Obito "I don't care what people in the village'd say...you're a great jounin" "I'm about to die..." "Rin will depend on you from now on"

Obito ...

I can only be your eye this far.
I also failed to keep the promise to protect Rin. Please forgive me.

Obito, Rin, Sensei
I am joining you soon.

Kakashi is walking in the dark.
Kakashi "!"

"Kakashi?"
Kakashi "So you're here..."
"May I hear what happened to your?"
Kakashi "Ah...it's a long story. Let me tell you slowly"
"Ah, alright"
Kakashi smiles.
Kakashi "Dad"

Kakashi's head faces down. Motionless.
A part of Asura's head falls on the ground.

~Naruto~

Fusion is not successful.
The Kyuubi is rejecting Fukasaku.
Naruto "..."
Naruto "How can this be! What have I been working so hard until now for?"

~Konoha~

The female Pain reaches where Ino is.
Kuchiyose no jutsu.
The female Pain summons a strange creature and it's barely restrained by the ANBU.
Kuchiyose no jutsu!
Another one is summoned and it heads towards Ino.
Shizune "What's this?"

Female Pain sees the black rod in Shizune's hand. "So it's here"
Ino's dad (what?)
Ino's dad "I'd seen that girl before...what's going on!?" "That should be the corpse!" 

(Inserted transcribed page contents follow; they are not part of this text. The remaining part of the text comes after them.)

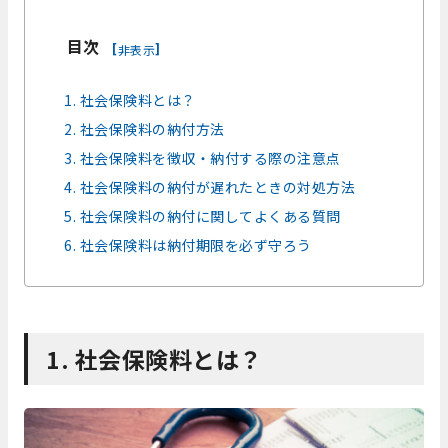
目次
[
]
非表示
1. 社会保険料とは？
2. 社会保険料の納付方法
3. 社会保険料を徴収・納付する際の注意点
4. 社会保険料の納付が遅れたときの対処方法
5. 社会保険料の納付に関してよくある質問
6. 社会保険料は納付期限を必ず守ろう
1. 社会保険料とは？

The restrained summon also breaks out.
Shizune "Please tell it in more details! We maybe able to work this out!"
Ino's dad "But right now..."

Ibiki "Leave this to ANBU and me!"
Ino's dad "Ibiki!"
Shizune "Let's go! We need to find out Pain's secret!"

Konohamaru is panting.
Konohamaru amidst the chaos!?

The End.


----------